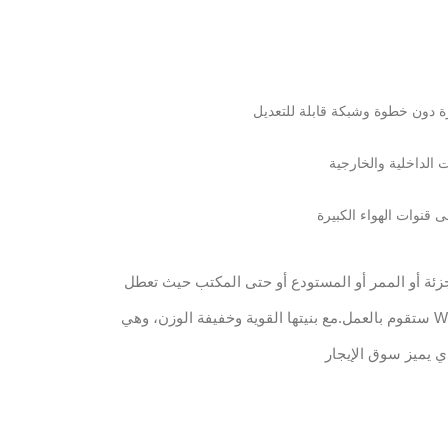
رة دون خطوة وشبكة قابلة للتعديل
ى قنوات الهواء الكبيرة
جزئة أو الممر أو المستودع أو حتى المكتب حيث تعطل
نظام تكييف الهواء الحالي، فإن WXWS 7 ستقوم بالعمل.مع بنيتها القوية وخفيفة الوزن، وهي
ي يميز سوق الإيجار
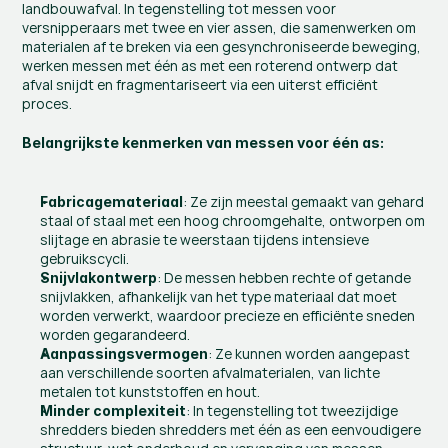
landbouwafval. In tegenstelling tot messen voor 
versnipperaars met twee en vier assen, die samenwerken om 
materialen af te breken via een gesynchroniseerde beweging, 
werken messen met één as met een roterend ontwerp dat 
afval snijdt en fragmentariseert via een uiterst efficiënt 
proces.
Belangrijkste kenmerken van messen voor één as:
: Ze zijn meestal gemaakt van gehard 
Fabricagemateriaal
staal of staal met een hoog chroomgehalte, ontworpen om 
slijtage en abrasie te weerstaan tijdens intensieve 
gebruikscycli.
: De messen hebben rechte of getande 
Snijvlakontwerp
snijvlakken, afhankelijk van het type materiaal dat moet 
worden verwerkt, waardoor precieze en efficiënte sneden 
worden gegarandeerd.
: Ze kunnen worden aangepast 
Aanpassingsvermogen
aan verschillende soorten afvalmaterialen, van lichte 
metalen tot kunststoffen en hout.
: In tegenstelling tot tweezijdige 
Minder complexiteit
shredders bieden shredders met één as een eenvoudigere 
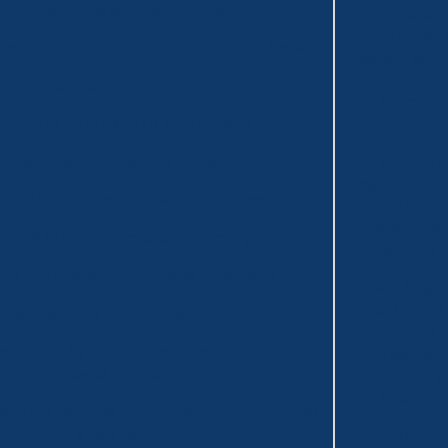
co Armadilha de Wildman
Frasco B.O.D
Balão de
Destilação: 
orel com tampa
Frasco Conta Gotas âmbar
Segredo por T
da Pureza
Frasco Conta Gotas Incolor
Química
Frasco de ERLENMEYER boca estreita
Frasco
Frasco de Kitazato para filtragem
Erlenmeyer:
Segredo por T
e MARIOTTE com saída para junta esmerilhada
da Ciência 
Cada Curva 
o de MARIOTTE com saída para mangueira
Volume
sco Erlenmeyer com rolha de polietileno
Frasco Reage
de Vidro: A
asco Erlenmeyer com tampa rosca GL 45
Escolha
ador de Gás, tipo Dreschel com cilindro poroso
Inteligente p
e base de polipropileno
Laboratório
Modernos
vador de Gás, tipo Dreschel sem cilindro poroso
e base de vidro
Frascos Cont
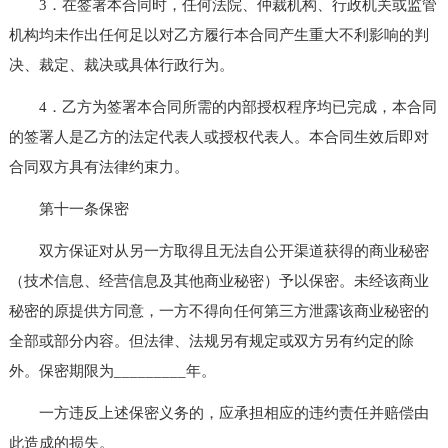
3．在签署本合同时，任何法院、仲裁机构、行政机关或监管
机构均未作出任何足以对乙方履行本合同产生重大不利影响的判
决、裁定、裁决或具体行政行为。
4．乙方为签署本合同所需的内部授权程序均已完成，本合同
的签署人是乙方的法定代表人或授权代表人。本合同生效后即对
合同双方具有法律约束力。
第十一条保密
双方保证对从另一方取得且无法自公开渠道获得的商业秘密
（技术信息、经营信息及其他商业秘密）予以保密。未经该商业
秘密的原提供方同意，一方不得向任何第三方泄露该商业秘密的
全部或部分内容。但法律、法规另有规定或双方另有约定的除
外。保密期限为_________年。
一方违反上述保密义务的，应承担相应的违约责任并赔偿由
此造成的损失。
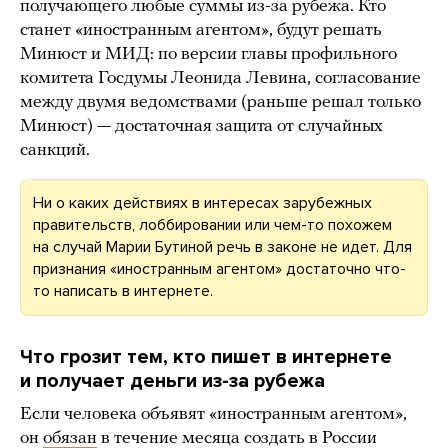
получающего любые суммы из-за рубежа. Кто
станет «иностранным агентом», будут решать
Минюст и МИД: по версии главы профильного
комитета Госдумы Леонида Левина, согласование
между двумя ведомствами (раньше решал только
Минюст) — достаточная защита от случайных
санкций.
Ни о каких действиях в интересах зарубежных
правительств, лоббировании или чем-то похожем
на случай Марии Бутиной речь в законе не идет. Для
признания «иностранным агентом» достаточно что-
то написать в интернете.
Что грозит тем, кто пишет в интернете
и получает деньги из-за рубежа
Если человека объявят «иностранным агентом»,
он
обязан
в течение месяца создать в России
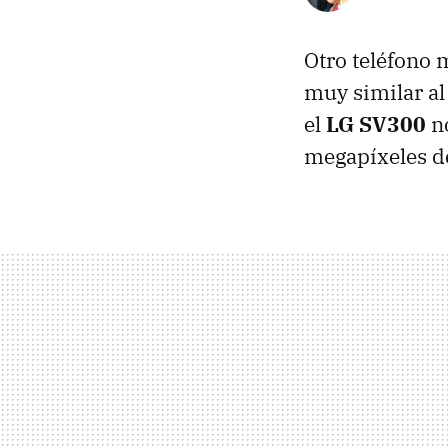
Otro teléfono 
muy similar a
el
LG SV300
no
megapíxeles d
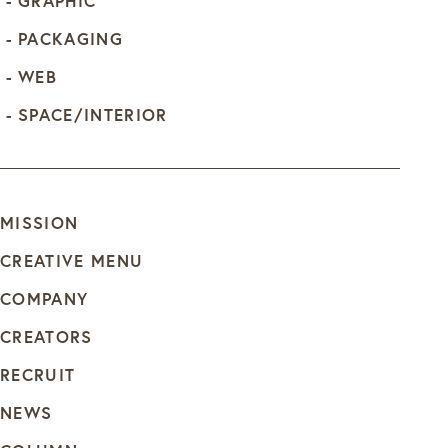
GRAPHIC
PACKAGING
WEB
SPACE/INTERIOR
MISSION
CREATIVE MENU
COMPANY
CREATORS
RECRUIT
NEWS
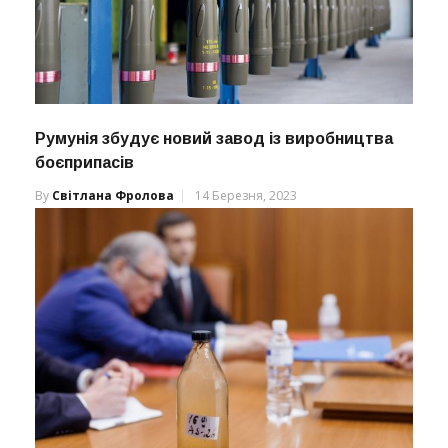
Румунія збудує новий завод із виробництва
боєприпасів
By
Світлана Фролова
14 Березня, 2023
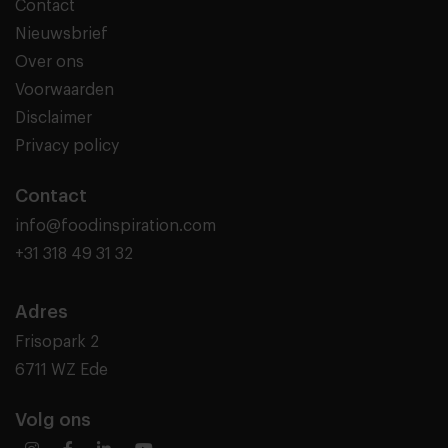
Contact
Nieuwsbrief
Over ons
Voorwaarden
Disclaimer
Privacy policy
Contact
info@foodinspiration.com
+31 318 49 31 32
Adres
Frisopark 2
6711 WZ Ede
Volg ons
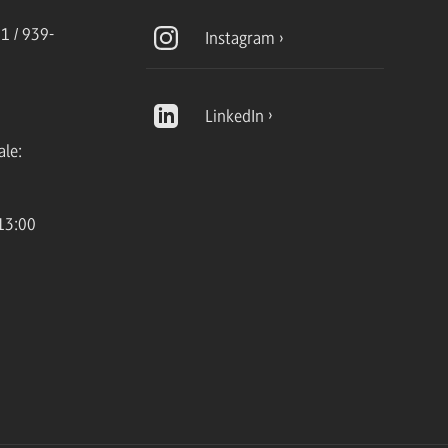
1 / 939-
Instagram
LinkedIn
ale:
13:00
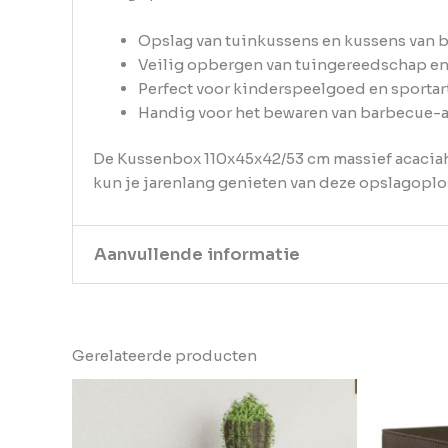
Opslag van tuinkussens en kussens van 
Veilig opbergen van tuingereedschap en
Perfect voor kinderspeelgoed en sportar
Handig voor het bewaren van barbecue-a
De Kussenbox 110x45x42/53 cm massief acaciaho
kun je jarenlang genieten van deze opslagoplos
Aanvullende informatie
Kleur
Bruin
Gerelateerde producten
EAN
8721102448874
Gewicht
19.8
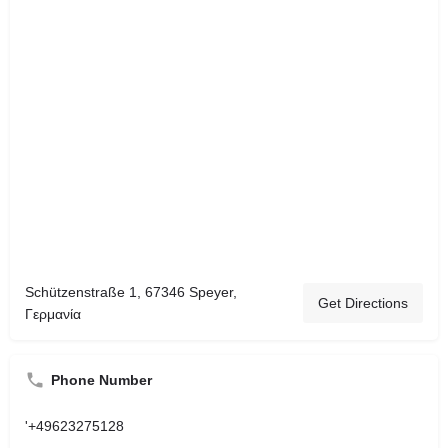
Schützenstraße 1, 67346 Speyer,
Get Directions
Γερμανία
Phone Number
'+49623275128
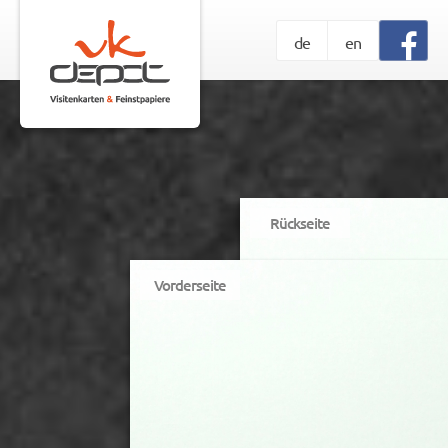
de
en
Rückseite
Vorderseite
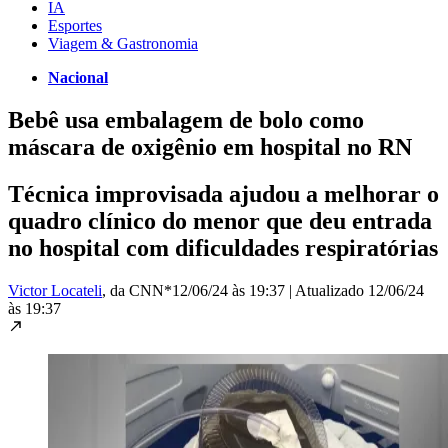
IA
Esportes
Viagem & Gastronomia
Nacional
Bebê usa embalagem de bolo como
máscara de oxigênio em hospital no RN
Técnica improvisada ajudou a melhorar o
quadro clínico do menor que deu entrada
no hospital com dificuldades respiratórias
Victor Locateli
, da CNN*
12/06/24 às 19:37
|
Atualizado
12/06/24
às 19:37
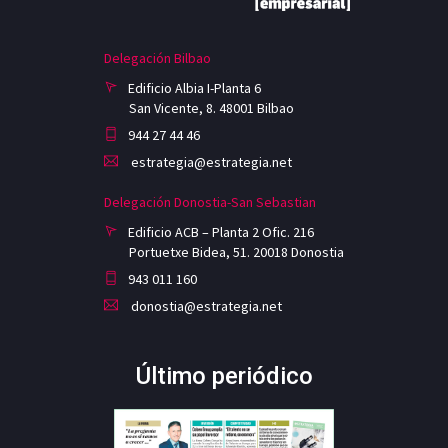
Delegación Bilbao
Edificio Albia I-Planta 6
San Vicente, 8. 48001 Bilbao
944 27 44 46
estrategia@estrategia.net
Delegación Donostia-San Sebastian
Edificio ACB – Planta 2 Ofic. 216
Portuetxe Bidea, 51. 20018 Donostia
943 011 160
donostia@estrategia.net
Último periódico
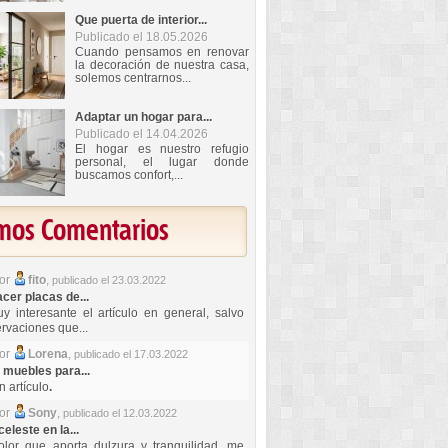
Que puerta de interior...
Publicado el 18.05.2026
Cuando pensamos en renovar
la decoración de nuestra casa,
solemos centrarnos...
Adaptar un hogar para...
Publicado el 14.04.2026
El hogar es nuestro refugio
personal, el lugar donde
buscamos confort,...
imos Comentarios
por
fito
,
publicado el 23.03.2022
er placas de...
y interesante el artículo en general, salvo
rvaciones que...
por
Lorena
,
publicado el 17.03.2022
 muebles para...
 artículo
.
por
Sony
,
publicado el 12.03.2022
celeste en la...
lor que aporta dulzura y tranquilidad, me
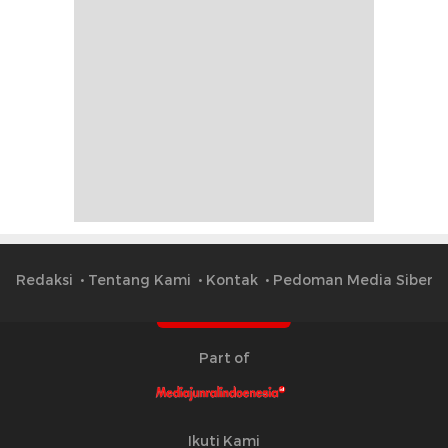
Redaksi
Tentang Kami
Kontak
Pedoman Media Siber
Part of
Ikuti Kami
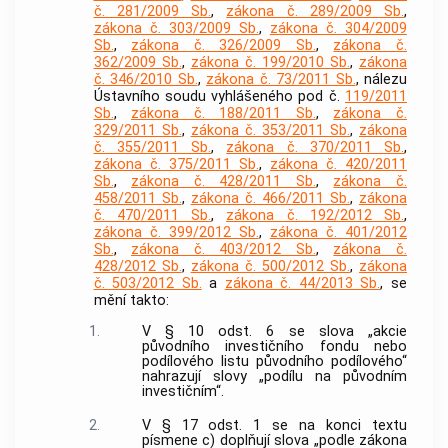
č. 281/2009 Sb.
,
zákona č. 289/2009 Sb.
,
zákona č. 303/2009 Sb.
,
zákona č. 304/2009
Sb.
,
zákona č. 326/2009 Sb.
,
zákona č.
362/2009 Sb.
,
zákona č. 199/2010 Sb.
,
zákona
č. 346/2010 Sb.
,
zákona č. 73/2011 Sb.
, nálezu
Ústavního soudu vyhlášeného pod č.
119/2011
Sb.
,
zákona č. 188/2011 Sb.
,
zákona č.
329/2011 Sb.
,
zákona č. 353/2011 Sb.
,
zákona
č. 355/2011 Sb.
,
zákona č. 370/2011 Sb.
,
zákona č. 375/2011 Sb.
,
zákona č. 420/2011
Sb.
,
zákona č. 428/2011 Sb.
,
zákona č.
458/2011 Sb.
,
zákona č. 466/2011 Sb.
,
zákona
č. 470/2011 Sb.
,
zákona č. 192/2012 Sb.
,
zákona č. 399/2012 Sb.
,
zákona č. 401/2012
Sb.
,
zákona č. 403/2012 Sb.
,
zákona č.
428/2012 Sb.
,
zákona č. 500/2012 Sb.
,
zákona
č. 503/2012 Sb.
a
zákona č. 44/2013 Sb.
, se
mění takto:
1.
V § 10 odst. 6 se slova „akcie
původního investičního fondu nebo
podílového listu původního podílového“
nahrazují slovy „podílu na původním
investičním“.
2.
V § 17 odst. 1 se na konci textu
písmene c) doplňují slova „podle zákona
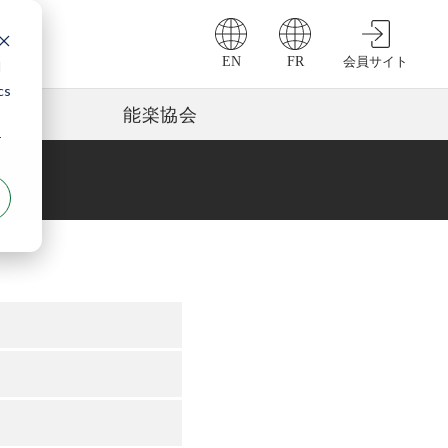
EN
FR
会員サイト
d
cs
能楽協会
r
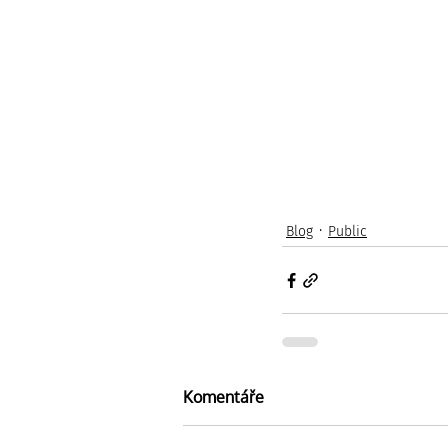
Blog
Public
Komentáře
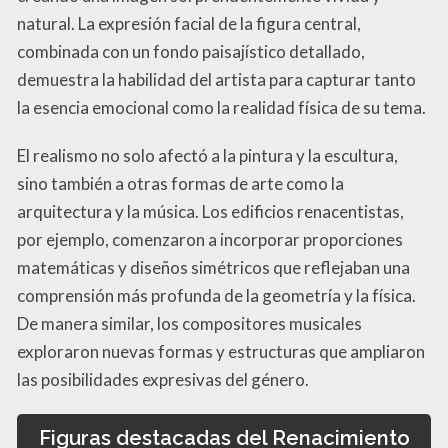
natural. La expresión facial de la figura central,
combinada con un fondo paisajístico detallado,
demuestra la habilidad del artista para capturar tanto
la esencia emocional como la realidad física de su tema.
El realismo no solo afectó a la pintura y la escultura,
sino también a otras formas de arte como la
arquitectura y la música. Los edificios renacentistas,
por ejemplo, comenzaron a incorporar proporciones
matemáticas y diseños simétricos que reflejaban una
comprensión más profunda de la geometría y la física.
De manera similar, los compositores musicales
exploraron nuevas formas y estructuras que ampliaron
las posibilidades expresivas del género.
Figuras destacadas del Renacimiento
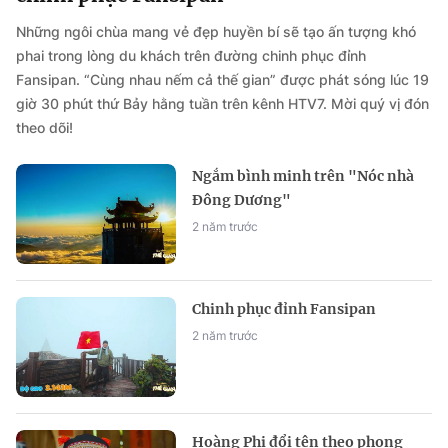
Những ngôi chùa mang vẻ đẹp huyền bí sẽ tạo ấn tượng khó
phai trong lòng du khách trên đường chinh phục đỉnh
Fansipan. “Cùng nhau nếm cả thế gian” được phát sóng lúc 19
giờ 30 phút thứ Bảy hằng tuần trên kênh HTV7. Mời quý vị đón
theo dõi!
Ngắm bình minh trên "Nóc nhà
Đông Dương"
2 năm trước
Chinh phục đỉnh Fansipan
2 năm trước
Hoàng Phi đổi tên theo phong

__GOAL OF THE EXERCISE__
Each line of the listing above that includes the word "Planta" should be copied.

__TASK OUTPUT__
Edificio Albia I-Planta 6
Edificio ACB – Planta 2 Ofic. 216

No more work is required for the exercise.